At the same time, the Minister conceded that the deficient rainfall in some parts of the country and the unprecedented hardening of international crude prices were likely to moderate output growth for the year despite 7.4 per cent being recorded in the first quarter. He said the RBI's projection of six to 6.5 per cent for the year "is consistent with our analysis as well." Noting that even at six per cent, India would be one of the fastest growing economies in the world, he said this was on the back of the 8.2 per cent growth last year and this should thus be considered satisfactory.
Addressing the annual Economic Editors Conference, Mr. Chidambaram said the encouraging growth in tax collections during the current year had "made us cautiously optimistic" about achieving the budget targets. "Restoring the health of public finances is one of our topmost priorities." Regarding the Fiscal Responsibility and Budget Management Act, which came into effect this year, he said: "The rules mandate us to reduce the revenue deficit by 0.5 per cent of the GDP and fiscal deficit by 0.3 per cent of the GDP at the end of each financial year." The 2004-5 budget aimed at bringing down revenue deficit to 2.5 per cent and fiscal deficit to 4.4 per cent of the GDP.
Mr. Chidambaram, who stressed that more fiscal steps would be taken, if needed, to stem inflation, described the record increase in global crude oil prices as the biggest economic challenge faced by the UPA Government during its six months in office. "The biggest challenge has been the threat to price stability and structural reform of the petroleum sector arising out of the unprecedented rise in global crude oil prices," he said.

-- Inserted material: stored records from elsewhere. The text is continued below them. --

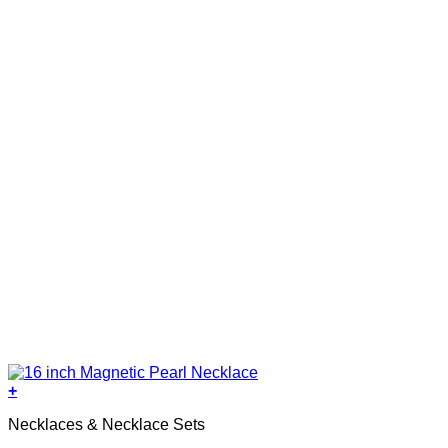
+
Necklaces & Necklace Sets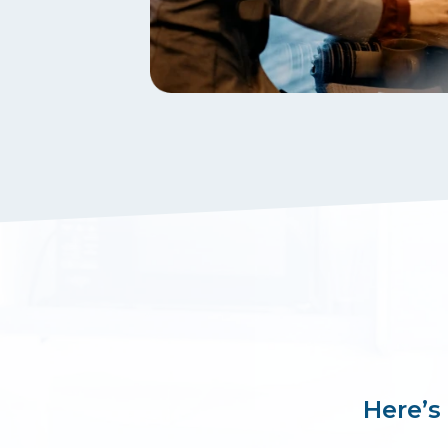
Here’s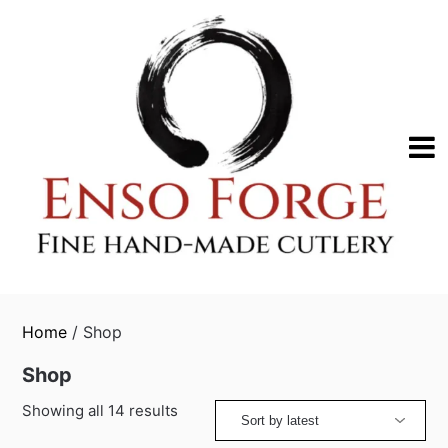
Skip
to
content
Home
/ Shop
Shop
Sorted
Showing all 14 results
by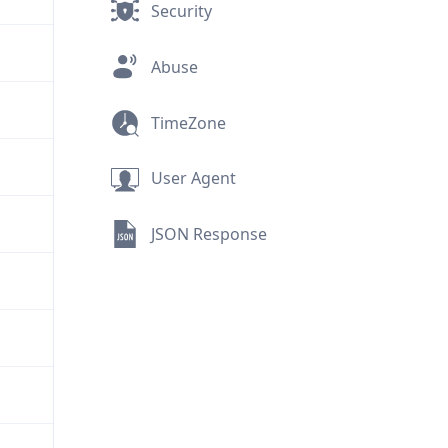
Security
Abuse
TimeZone
User Agent
JSON Response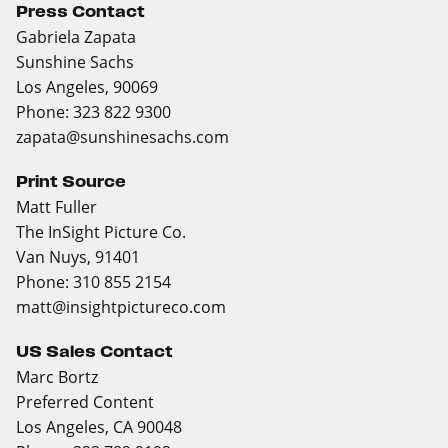
Press Contact
Gabriela Zapata
Sunshine Sachs
Los Angeles, 90069
Phone: 323 822 9300
zapata@sunshinesachs.com
Print Source
Matt Fuller
The InSight Picture Co.
Van Nuys, 91401
Phone: 310 855 2154
matt@insightpictureco.com
US Sales Contact
Marc Bortz
Preferred Content
Los Angeles, CA 90048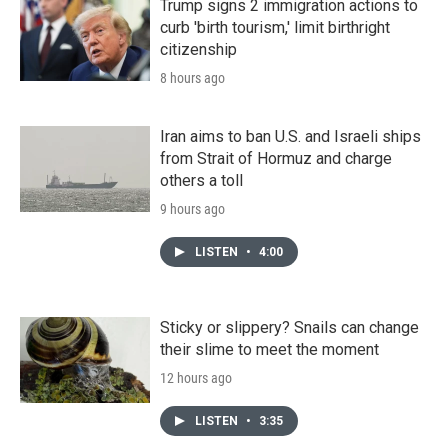
Trump signs 2 immigration actions to
curb 'birth tourism,' limit birthright
citizenship
8 hours ago
Iran aims to ban U.S. and Israeli ships
from Strait of Hormuz and charge
others a toll
9 hours ago
LISTEN
•
4:00
Sticky or slippery? Snails can change
their slime to meet the moment
12 hours ago
LISTEN
•
3:35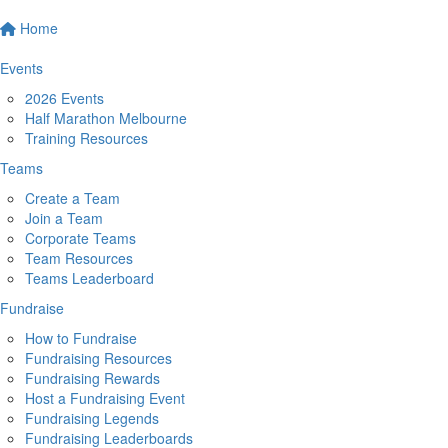
Home
Events
2026 Events
Half Marathon Melbourne
Training Resources
Teams
Create a Team
Join a Team
Corporate Teams
Team Resources
Teams Leaderboard
Fundraise
How to Fundraise
Fundraising Resources
Fundraising Rewards
Host a Fundraising Event
Fundraising Legends
Fundraising Leaderboards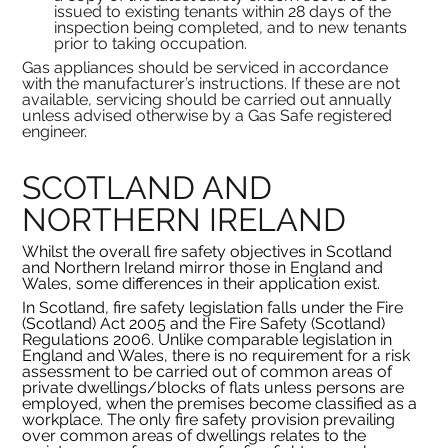
issued to existing tenants within 28 days of the 
inspection being completed, and to new tenants 
prior to taking occupation.
Gas appliances should be serviced in accordance 
with the manufacturer’s instructions. If these are not 
available, servicing should be carried out annually 
unless advised otherwise by a Gas Safe registered 
engineer.
SCOTLAND AND 
NORTHERN IRELAND
Whilst the overall fire safety objectives in Scotland 
and Northern Ireland mirror those in England and 
Wales, some differences in their application exist.
In Scotland, fire safety legislation falls under the Fire 
(Scotland) Act 2005 and the Fire Safety (Scotland) 
Regulations 2006. Unlike comparable legislation in 
England and Wales, there is no requirement for a risk 
assessment to be carried out of common areas of 
private dwellings/blocks of flats unless persons are 
employed, when the premises become classified as a 
workplace. The only fire safety provision prevailing 
over common areas of dwellings relates to the 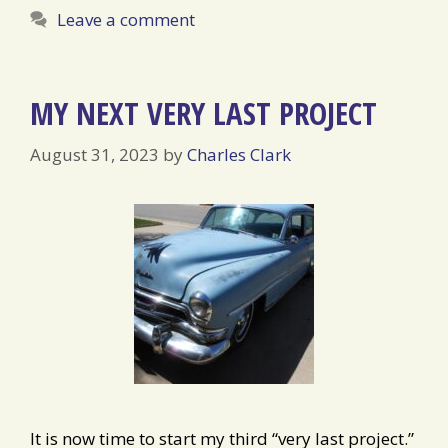
Leave a comment
MY NEXT VERY LAST PROJECT
August 31, 2023
by
Charles Clark
It is now time to start my third “very last project.”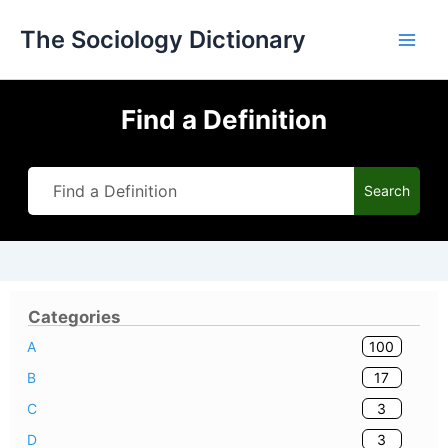
Skip
The Sociology Dictionary
to
content
Find a Definition
Search
Categories
100
A
17
B
3
C
3
D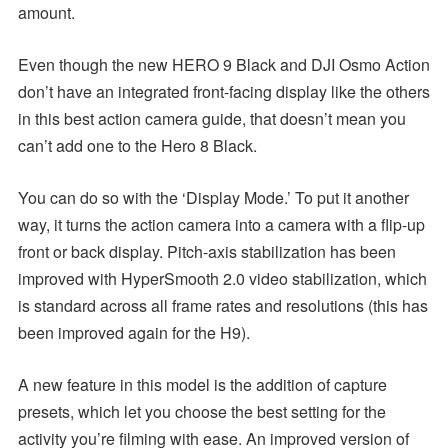
amount.
Even though the new HERO 9 Black and DJI Osmo Action
don’t have an integrated front-facing display like the others
in this best action camera guide, that doesn’t mean you
can’t add one to the Hero 8 Black.
You can do so with the ‘Display Mode.’ To put it another
way, it turns the action camera into a camera with a flip-up
front or back display. Pitch-axis stabilization has been
improved with HyperSmooth 2.0 video stabilization, which
is standard across all frame rates and resolutions (this has
been improved again for the H9).
A new feature in this model is the addition of capture
presets, which let you choose the best setting for the
activity you’re filming with ease. An improved version of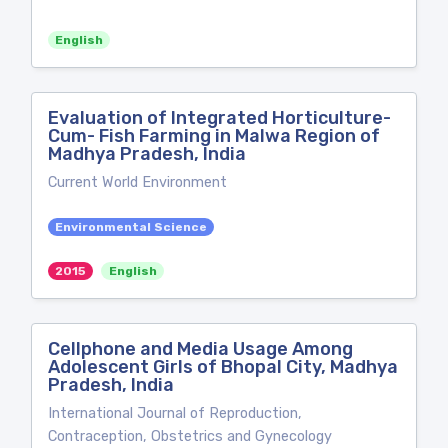
English
Evaluation of Integrated Horticulture-
Cum- Fish Farming in Malwa Region of
Madhya Pradesh, India
Current World Environment
Environmental Science
2015
English
Cellphone and Media Usage Among
Adolescent Girls of Bhopal City, Madhya
Pradesh, India
International Journal of Reproduction,
Contraception, Obstetrics and Gynecology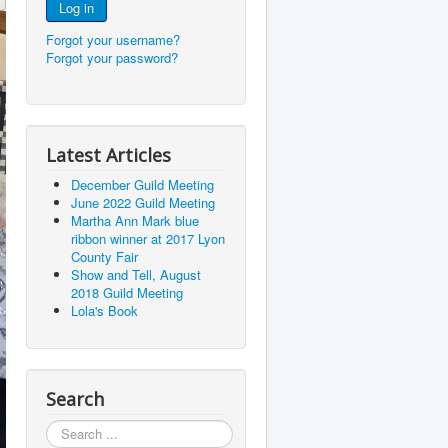
Log in
Forgot your username?
Forgot your password?
Latest Articles
December Guild Meeting
June 2022 Guild Meeting
Martha Ann Mark blue
ribbon winner at 2017 Lyon
County Fair
Show and Tell, August
2018 Guild Meeting
Lola's Book
Search
Search
...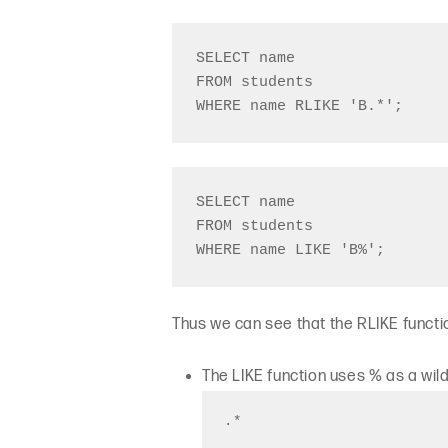
SELECT name 

FROM students

SELECT name 

FROM students

Thus we can see that the RLIKE funct
The LIKE function uses % as a wi
.*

Through a combination of macro-economic management and carefully calibrated measures, the move from administered to market-determined prices had been restarted, while minimising the adverse impact of rising petroleum product prices on overall inflation and on citizens.
Besides, fiscal and monetary measures such as cutting customs and excise duties on petroleum products and steel, as well as increasing the Cash Reserve Ratio of commercial banks had been adopted for reining in prices.
Asked about the fate of the Planning Commission's proposal to utilise foreign exchange reserves for infrastructure development, the Minister said a decision would be taken in consultation with the Prime Minister. He pointed to the "stimulating debate" under way on the issue, and said he was "absorbing all the ideas" being discussed before taking a decision.